5. They are talking about stopping rainbow planting at Scofield for 3 years. The harvest crowd won't like that, but it seems that it is just cutts and tigers there anyway the past couple of years.

What do you folks think?


----------



## Mavis13 (Oct 29, 2007)

I'd like to see the two possession limit extended to Bear Lake. We like to camp there once a year and if you catch two fish the first morning you're done for the week. I'd like to be able to take 4 home as we sometime eat our catch there but not generally; we like to take them home and cook them up nice. I think it's a good idea; one limit in the boat and one in the freezer.


----------



## GutPile (Feb 26, 2013)

I love the spearfishing changes and kokes in Electric Lake is fantastic!!!!!!!!!!

-()/-


----------



## Gweedo (Mar 12, 2013)

Done.

As far as Scofield goes, as long as a resevour has rainbows or tigers it should satisfy those that want to keep what they catch. I know some will disagree with that statement but I would rather catch either one over a cutt. The cutts fight like a wet boot:-(. 
I would love to see the change allowing you to have a prior days limit on hand if it was processed and still be able to harvest a current days catch. A couple fish have saved me from eating tag soup on many a deer hunt. Not to mention it would make the extended camping/fishing trips that much better.


----------



## Clarq (Jul 21, 2011)

I support the spearfishing change at Jordanelle. 

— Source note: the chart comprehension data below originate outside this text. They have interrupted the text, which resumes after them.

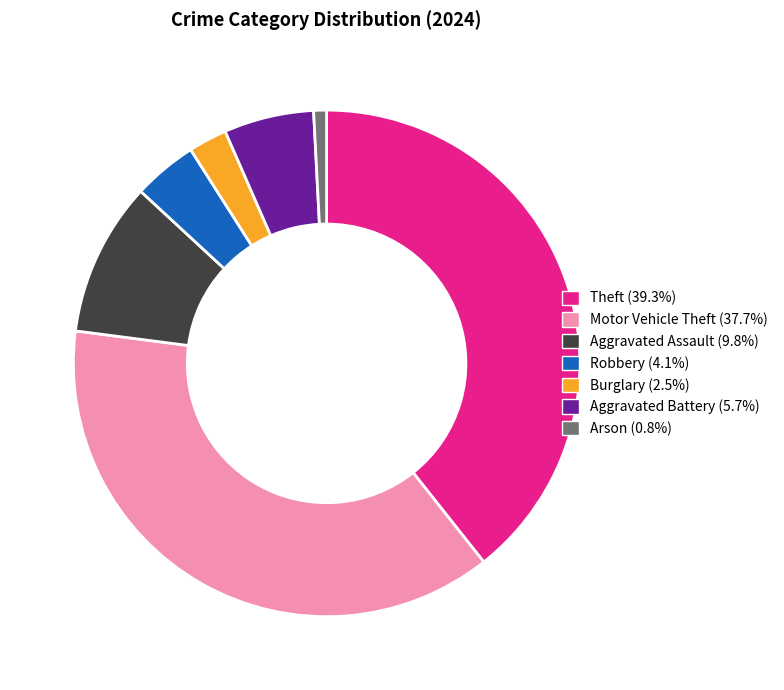

Does any single category account for the majority?

No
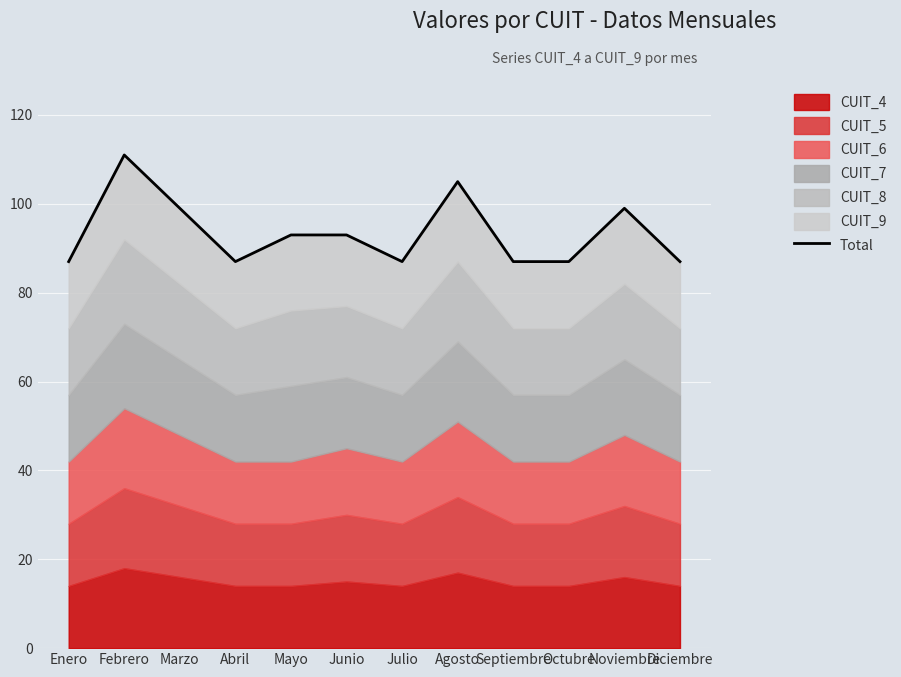

True or false: the data shows 105 at Agosto.

True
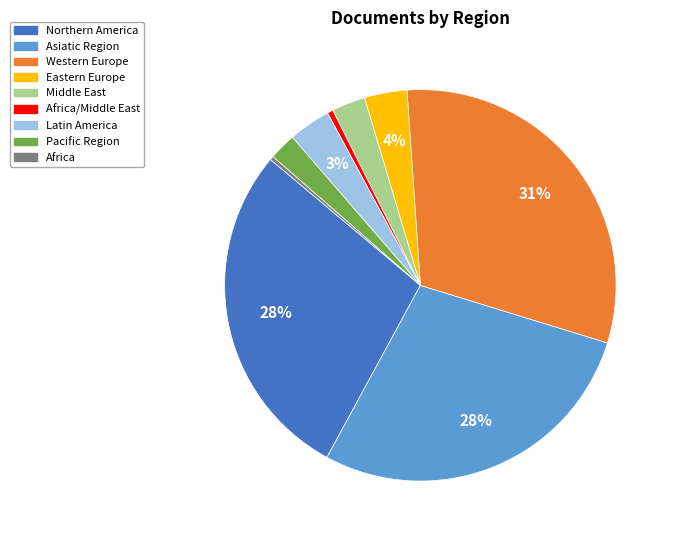

Between Africa/Middle East and Latin America, which is larger?

Latin America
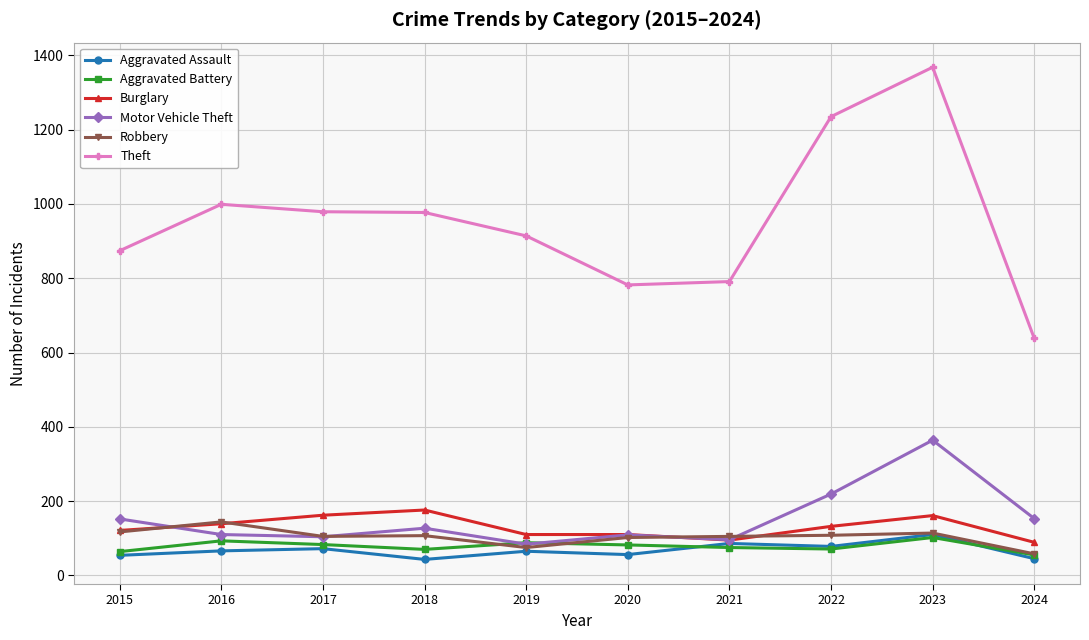

Which series has the largest range (max minus min)?

Theft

I also like the idea of allowing for two possession limits. However, I do think that it would allow for people to fish community ponds out a bit faster (although I suspect many anglers don't worry about the possession laws anyway).


----------



## Bears Butt (Sep 12, 2007)

Survey taken.

I too would like to see a two limit possession but make it state wide to avoid confusion.


----------



## Catherder (Aug 2, 2008)

Clarq said:


> I support the spearfishing change at Jordanelle.


I agree. They also give the spear guys additional opportunity elsewhere, but in addition, make some common sense regulation that should keep both the spearos and hook and line guys happy.


----------



## stevo1 (Sep 13, 2007)

I would like to see more kokanee in suitable waters.


----------



## smoothie (Nov 21, 2011)

I would like to see the DWR introduce and protect more native cutthroat into the rivers / streams of Northern Utah.

I'd also like to see them fight harder to improve the stream access situation in Utah. The current law is bogus!

Thanks for sharing the survey link!


----------



## PBH (Nov 7, 2007)

additional surveys are up. You might not have seen some of the new ones:

http://wildlife.utah.gov/dwr/fisheries-surveys.html.


----------